One of the most troubling findings: more than half the respondents still think, incorrectly, that a person’s age and marital status are used to calculate credit score. One-fifth (21 percent) incorrectly believe ethnic origin is a factor.

“Your ethnicity isn’t even on your credit report, so it’s impossible for it to be a factor in computing your credit score,” explains John Ulzheimer, president of consumer education at SmartCredit.com. “Your credit score is not influenced by anybody but you. Your own actions completely determine the score.” 

One key area of misunderstanding: the impact of multiple credit checks while applying for a loan during a one to two week period. Few people (only 9 percent) know that shopping for a loan like this will not lower their credit score. 

“If people are not shopping for credit because they think it will negatively impact their credit score, that’s not good,” says Adam Levin, chairman of credit.com. “People need to shop around and get the best deal at the best rate.

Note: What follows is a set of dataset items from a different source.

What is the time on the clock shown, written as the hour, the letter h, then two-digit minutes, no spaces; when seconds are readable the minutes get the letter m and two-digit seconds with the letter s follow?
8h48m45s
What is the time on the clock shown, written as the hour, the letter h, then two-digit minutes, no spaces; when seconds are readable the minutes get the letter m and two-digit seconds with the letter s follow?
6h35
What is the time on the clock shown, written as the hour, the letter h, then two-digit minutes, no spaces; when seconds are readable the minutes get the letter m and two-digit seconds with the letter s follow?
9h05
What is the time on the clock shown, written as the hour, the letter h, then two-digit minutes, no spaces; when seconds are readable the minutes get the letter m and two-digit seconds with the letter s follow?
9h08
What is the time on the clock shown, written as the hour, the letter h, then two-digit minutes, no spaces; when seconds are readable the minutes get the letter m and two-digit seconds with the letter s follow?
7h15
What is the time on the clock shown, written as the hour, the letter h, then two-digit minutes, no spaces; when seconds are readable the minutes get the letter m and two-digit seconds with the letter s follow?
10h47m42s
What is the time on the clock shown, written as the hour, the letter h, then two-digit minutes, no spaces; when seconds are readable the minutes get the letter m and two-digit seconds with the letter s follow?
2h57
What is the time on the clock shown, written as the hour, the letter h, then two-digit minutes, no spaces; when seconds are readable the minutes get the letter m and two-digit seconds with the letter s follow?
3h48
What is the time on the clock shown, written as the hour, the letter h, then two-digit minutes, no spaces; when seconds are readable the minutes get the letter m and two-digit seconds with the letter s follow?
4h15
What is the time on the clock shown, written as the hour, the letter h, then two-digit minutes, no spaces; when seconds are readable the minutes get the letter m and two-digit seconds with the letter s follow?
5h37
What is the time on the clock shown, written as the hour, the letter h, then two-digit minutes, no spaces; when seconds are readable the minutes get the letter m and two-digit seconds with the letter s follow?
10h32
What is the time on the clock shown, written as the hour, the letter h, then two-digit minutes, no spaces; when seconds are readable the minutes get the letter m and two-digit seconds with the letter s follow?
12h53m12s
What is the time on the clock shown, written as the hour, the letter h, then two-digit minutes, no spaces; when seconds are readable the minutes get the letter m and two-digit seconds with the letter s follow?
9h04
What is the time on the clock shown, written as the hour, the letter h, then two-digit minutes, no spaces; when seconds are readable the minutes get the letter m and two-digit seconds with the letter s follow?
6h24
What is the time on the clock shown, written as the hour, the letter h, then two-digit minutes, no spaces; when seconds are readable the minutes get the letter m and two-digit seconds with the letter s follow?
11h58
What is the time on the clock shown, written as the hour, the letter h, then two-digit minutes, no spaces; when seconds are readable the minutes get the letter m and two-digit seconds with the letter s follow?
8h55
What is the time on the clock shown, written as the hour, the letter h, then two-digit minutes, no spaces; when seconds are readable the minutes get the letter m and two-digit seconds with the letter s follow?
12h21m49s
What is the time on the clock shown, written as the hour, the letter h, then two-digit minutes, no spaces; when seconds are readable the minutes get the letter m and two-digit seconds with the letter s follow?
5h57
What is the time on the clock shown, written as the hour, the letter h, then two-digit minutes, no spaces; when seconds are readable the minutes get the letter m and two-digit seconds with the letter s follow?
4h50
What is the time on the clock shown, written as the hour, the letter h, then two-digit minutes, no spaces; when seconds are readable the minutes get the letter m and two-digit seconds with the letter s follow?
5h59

That’s good for the consumer and good for the economy.” 

Despite years of warnings about credit repair companies, more than half the people contacted (51 percent) believe that these companies are “always” or “usually” helpful in correcting credit report errors and improving scores. That’s troubling. 

“Experts around the country are in almost complete agreement that these credit repair companies overpromise, charge high prices and also perform services that consumers could do for themselves,” CFA’s Brobeck warns. 

The Consumer Federation of America says there are ways to raise your credit score. 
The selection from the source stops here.